▶ [文本片段]
LlamaIndex

LlamaIndex 集成

将 CrawlForge MCP 与 LlamaIndex 集成，构建具备网页抓取能力的数据连接器、索引和查询引擎。非常适合 RAG 应用和知识库。

使用场景

网页数据连接器

创建可自动抓取并索引网页内容的数据连接器

知识库

从网页和文档构建可搜索的知识库

查询引擎

创建带实时网页数据检索的查询引擎

文档处理

从 URL 提取并处理文档以供索引

安装

安装 LlamaIndex 和 CrawlForge MCP 适配器。

Bash

npm install llamaindex
npm install @crawlforge/llamaindex-adapter

你还需要一个来自控制台的 CrawlForge API 密钥。

网页数据连接器

将 CrawlForge 用作数据连接器，以抓取并加载网页文档。

Typescript

import { CrawlForgeReader } from '@crawlforge/llamaindex-adapter';
import { Document } from 'llamaindex';

// Initialize the reader
const reader = new CrawlForgeReader({
  apiKey: process.env.CRAWLFORGE_API_KEY!,
  tool: 'extract_content' // or 'extract_text', 'fetch_url'
});

// Load a single document
const documents = await reader.loadData(['https://example.com']);

console.log(documents[0].text);      // Document content
console.log(documents[0].metadata);  // URL, title, credits

// Load multiple documents
const urls = [
  'https://example.com/page1',
  'https://example.com/page2',
  'https://example.com/page3'
];

const allDocuments = await reader.loadData(urls);
console.log(`Loaded ${allDocuments.length} documents`);

提示： 使用 extract_content 进行干净的文章提取，或使用 extract_text 获取整页文本。

向量存储索引

从网页文档创建向量存储索引，以进行语义搜索。

▶ [任务]
根据上面这段 LlamaIndex 集成说明回答：
(a) 文中列出了哪四个使用场景？
(b) 除了安装两个包，还需要准备什么？
(c) 按照提示，想获取整页文本应该用哪个工具？

▶ [数据条目]
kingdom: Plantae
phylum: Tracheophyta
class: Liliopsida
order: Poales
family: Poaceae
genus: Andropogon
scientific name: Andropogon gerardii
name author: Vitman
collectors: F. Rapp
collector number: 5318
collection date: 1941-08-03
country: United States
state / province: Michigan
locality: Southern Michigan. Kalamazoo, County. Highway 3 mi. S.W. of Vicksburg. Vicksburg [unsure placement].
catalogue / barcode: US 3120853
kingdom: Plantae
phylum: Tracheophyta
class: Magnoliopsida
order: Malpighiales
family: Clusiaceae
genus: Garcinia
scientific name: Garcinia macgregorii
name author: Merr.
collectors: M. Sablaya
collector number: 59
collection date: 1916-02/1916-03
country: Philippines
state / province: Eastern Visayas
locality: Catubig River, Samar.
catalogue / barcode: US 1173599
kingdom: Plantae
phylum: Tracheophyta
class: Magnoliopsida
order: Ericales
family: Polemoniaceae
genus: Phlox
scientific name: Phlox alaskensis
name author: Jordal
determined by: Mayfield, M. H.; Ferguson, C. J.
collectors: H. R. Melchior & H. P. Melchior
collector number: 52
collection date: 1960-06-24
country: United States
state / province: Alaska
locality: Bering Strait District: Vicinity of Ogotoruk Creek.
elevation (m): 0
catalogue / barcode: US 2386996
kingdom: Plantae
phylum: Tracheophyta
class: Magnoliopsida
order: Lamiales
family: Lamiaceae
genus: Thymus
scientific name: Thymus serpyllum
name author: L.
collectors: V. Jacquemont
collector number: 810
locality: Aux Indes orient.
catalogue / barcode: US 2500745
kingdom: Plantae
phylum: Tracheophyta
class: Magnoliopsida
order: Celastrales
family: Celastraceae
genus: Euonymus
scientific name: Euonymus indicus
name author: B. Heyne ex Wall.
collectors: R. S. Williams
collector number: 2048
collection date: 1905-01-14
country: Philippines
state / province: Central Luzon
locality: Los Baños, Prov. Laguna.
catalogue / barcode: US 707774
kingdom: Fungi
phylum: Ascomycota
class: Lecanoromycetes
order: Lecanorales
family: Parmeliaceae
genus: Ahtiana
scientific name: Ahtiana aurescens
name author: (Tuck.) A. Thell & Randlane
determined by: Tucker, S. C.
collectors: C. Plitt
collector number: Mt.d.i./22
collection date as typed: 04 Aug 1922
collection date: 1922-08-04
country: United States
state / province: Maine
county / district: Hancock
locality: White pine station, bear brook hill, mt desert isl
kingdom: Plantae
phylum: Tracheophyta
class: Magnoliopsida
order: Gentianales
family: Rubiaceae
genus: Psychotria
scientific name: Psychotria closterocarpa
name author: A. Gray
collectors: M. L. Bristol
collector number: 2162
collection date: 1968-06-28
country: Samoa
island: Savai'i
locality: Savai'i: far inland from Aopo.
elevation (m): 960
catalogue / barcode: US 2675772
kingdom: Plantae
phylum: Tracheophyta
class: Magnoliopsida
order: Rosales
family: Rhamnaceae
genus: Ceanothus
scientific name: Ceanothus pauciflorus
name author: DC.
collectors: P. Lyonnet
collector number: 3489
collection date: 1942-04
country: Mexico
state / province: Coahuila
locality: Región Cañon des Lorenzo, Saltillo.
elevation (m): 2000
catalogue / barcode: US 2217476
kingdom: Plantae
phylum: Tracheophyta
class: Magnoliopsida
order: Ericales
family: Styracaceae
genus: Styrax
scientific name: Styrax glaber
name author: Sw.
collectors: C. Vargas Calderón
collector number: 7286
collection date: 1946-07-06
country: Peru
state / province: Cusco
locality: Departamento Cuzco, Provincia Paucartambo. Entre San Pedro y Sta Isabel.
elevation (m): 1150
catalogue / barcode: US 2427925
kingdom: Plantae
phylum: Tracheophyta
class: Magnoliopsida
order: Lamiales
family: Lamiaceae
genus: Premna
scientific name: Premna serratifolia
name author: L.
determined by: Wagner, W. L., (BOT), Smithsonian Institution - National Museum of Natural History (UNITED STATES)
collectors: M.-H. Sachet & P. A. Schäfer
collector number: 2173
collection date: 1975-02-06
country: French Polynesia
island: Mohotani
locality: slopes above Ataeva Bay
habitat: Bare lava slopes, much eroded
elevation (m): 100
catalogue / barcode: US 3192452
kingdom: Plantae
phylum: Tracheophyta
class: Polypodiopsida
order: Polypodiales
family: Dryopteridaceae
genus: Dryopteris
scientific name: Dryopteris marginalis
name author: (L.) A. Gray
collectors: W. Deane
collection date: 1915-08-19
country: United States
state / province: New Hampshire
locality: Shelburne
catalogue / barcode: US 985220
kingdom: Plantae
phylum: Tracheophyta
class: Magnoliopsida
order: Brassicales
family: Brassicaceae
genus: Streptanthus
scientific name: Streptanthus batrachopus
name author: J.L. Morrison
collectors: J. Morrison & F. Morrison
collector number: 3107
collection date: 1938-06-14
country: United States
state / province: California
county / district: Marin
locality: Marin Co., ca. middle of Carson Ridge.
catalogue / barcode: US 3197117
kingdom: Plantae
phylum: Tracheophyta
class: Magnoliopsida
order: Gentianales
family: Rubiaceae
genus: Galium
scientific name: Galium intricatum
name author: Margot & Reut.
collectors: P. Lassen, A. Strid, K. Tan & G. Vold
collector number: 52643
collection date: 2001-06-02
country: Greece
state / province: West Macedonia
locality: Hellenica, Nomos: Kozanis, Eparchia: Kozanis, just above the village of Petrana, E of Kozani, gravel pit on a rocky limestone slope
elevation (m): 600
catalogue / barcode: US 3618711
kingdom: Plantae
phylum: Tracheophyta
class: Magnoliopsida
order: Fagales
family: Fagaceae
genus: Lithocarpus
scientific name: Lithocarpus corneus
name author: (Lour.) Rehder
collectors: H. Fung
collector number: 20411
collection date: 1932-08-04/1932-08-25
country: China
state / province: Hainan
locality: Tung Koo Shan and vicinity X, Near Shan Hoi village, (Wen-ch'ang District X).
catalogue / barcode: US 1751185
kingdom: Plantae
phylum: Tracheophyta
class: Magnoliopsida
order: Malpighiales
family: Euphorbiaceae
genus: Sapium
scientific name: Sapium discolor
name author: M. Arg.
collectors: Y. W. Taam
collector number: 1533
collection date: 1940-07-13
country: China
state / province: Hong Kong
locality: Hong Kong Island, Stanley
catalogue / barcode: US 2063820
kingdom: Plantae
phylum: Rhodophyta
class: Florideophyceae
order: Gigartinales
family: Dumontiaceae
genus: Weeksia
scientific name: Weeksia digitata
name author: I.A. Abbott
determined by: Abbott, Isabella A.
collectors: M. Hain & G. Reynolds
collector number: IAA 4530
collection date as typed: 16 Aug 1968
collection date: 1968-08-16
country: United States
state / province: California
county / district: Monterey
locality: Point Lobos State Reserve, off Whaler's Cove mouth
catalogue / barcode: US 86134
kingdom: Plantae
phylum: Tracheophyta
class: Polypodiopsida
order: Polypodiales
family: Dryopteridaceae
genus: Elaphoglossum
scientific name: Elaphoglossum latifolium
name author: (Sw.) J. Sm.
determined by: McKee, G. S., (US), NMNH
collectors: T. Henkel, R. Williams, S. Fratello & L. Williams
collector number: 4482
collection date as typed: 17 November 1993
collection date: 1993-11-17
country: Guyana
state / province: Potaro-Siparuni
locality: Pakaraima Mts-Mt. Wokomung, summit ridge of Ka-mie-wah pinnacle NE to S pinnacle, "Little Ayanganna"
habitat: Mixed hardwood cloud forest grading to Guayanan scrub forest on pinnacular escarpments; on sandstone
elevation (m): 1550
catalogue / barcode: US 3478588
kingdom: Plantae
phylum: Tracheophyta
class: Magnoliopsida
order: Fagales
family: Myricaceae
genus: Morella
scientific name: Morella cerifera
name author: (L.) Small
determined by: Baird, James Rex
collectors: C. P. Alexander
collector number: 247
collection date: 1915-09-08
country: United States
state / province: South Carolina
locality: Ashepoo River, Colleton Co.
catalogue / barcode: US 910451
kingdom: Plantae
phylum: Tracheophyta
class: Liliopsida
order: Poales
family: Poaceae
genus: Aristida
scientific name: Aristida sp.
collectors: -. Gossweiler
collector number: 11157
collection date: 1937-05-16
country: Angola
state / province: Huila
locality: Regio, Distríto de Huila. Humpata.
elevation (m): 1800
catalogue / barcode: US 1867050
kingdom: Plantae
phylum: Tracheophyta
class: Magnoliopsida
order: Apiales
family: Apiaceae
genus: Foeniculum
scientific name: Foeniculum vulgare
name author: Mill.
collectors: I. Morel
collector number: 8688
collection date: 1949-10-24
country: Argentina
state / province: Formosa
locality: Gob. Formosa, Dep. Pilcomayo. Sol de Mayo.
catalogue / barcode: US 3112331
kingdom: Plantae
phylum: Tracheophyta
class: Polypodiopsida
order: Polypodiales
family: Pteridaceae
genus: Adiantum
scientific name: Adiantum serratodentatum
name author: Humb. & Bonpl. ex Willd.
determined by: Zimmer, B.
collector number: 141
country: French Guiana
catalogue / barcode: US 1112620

▶ [任务结果]
(a) 网页数据连接器、知识库、查询引擎、文档处理。
(b) 一个来自控制台的 CrawlForge API 密钥。
(c) extract_text。